The second study, led by Laurence Cooper, M.D., Ph.D., of Ziopharm Oncology Inc., formerly of The University of Texas MD Anderson Cancer Center, and his colleagues, reported similar findings in a different experimental model. The research team constructed CAR T cells that had either high or low affinity for EGFR, a tumor-associated antigen that is overexpressed in more than 60 percent of human glioblastoma tumors, among other cancers, but in low levels on normal cells.

In an animal model of glioblastoma that overexpresses EGFR, both the high- and low-affinity CAR T cells shrank the tumors. But, because of their toxicity, overall, the high-affinity T cells did not substantially improve how long mice lived compared with untreated mice. Survival was improved, however, in mice treated with the low-affinity CAR T cells. In mice with low EGFR expressing tumors (a stand-in for normal cells with low EGFR expression), the high-affinity CAR T cells shrank tumors and appreciably improved how long some mice lived, whereas the low-affinity CAR T cells had little effect on tumors or survival.
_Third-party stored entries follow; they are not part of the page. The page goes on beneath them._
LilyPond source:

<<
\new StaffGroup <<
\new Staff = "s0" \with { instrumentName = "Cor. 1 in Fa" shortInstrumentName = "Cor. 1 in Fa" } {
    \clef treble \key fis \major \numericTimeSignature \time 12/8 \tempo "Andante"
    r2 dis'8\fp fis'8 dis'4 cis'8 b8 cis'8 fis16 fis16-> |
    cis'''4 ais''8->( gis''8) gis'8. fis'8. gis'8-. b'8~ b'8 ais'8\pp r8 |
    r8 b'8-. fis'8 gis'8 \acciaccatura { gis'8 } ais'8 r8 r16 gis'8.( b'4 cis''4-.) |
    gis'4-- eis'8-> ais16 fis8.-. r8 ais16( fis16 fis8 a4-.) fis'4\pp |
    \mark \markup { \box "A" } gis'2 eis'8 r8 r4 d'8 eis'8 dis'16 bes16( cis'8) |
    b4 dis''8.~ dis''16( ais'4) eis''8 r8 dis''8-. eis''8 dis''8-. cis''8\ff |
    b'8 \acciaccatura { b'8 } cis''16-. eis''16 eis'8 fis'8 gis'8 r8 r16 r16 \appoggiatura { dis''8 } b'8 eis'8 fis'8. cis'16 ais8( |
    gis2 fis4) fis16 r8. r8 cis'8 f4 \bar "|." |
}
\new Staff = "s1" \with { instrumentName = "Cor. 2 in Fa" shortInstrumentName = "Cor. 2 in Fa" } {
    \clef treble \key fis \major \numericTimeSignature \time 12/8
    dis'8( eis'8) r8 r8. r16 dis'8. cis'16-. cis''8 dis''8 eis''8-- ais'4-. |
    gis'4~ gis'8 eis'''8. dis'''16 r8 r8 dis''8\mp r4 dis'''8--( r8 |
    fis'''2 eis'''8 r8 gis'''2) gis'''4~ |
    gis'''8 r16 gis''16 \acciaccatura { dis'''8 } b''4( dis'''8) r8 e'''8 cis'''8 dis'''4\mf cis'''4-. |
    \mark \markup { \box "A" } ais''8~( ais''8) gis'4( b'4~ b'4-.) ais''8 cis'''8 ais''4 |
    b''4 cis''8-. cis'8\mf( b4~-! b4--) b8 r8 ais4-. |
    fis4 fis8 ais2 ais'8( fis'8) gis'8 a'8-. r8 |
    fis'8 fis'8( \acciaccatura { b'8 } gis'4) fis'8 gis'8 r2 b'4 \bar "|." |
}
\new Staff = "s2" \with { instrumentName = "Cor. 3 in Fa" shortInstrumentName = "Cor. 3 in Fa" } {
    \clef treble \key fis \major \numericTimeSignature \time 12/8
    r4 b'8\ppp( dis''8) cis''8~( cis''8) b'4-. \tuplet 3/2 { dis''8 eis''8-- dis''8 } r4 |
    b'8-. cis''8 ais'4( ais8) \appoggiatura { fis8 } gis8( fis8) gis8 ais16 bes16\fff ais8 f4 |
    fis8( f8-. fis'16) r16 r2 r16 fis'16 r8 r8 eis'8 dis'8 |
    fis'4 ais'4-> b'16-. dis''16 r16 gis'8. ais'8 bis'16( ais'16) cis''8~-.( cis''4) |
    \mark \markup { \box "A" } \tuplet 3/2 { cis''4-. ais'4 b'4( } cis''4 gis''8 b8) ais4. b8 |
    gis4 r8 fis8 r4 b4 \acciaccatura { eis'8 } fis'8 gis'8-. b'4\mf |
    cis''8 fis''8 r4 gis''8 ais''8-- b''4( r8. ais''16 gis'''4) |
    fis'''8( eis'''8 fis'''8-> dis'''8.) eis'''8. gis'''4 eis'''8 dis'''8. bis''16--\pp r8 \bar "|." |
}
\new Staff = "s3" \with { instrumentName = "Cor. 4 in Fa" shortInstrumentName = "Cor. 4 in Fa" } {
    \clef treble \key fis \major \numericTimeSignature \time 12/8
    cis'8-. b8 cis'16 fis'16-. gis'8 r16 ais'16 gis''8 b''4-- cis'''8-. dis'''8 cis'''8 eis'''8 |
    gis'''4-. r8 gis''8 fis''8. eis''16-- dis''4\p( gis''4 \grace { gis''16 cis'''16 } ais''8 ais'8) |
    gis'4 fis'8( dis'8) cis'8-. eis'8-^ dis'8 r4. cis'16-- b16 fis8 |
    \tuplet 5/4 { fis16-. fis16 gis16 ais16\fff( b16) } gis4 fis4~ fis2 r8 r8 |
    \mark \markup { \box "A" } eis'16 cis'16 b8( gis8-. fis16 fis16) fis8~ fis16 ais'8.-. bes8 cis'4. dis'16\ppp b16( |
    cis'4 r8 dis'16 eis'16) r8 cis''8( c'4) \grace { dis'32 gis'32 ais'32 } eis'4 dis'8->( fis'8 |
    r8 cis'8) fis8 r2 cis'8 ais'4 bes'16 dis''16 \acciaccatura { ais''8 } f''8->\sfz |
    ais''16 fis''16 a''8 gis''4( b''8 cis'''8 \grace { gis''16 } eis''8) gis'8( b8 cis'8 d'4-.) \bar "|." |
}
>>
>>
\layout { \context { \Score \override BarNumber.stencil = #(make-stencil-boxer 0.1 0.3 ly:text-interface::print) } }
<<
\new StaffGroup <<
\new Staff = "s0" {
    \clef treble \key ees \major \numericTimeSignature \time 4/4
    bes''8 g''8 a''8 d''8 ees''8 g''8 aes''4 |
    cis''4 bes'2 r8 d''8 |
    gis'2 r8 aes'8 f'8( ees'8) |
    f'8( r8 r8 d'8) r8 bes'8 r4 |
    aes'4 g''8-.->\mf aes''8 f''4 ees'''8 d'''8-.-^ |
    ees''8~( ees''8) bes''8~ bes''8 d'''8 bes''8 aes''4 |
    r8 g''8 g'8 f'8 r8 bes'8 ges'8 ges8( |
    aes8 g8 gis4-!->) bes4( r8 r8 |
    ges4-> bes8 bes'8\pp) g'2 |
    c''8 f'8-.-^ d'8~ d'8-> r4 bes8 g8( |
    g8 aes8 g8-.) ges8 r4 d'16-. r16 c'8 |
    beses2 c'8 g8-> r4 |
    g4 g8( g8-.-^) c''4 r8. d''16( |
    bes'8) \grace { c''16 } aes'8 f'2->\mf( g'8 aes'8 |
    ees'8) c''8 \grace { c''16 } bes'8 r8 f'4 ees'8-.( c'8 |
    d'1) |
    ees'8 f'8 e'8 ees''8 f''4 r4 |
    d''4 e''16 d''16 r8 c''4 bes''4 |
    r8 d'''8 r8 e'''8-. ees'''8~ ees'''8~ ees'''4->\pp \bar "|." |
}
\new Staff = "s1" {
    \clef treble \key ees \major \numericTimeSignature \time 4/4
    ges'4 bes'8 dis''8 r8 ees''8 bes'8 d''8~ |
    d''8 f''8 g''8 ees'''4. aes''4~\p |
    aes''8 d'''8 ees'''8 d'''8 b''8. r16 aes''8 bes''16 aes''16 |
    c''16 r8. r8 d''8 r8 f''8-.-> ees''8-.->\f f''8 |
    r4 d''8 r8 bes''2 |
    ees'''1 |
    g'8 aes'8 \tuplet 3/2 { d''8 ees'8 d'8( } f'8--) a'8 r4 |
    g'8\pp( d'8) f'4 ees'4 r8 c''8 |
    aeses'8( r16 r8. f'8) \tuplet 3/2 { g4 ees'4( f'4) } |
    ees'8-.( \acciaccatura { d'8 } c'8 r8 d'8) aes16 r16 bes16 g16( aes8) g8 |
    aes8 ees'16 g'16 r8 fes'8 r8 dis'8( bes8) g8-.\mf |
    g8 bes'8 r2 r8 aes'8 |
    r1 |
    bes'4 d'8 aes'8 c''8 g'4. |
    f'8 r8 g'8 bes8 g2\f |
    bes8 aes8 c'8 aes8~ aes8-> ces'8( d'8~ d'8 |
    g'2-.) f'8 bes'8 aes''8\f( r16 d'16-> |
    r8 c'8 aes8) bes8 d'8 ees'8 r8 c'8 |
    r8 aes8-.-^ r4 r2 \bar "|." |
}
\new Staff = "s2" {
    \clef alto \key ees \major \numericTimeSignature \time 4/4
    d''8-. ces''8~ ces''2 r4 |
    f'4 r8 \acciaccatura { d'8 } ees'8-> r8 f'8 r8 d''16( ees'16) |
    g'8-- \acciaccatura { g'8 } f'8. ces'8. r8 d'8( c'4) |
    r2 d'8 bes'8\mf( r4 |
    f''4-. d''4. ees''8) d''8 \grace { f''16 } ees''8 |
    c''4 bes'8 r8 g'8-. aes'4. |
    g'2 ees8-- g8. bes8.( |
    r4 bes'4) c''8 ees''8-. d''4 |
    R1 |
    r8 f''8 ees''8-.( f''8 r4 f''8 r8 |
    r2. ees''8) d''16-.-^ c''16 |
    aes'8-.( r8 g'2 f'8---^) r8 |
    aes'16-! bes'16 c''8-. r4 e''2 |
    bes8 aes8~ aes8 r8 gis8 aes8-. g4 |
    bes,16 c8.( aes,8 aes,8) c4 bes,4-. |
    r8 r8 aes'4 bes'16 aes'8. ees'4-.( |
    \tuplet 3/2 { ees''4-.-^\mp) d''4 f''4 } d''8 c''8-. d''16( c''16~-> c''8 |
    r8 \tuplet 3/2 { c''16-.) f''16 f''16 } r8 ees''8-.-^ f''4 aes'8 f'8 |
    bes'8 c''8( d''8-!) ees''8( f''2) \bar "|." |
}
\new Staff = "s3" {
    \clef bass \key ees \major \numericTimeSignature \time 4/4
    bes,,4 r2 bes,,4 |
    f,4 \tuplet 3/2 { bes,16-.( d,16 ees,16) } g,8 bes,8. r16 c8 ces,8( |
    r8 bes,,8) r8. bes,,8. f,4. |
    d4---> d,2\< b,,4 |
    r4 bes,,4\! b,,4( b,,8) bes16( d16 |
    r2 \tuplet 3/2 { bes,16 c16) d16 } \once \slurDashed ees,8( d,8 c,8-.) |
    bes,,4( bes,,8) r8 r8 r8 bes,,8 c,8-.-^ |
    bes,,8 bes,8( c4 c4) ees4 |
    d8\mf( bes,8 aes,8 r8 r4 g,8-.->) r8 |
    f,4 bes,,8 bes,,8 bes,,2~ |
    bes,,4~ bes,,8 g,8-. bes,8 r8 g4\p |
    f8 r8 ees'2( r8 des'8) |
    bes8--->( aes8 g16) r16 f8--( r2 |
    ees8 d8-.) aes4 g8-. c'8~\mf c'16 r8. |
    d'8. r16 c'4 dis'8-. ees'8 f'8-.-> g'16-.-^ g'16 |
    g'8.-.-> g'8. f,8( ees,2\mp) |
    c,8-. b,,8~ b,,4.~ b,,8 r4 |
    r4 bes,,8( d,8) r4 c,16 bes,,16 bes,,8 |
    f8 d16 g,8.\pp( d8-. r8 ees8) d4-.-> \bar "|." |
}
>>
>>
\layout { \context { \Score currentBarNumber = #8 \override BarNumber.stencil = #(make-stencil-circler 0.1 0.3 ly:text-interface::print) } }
Much of the research to improve CAR T cell performance has been focused on enhancing the activation of T cells by modifying the portion of the engineered receptor that is inside the cell, Dr. Cooper explained in a news release.

“Our study has shown that another possibility is to tweak the extracellular portion of the CAR that docks with the tumor by adjusting its affinity for the target protein,” he said.

Still Work To Do

More research is needed to determine whether low-affinity CAR T cells are a viable option for solid tumors, Dr. Lee cautioned.

The mouse models used in these studies, for example, are very limited in their ability to predict side effects from low-affinity CAR T cells, he continued.

“And, theoretically, the price one pays for an affinity-tuned CAR is a lower response rate or the depth of response—a partial response versus complete response,” Dr. Lee said. “We just won’t know this until these CARs enter clinical trials.”

Affinity-tuned CAR T cells are just one option being studied for extending this treatment approach to patients with solid tumors, he added. “The field is actively trying to overcome this limitation.”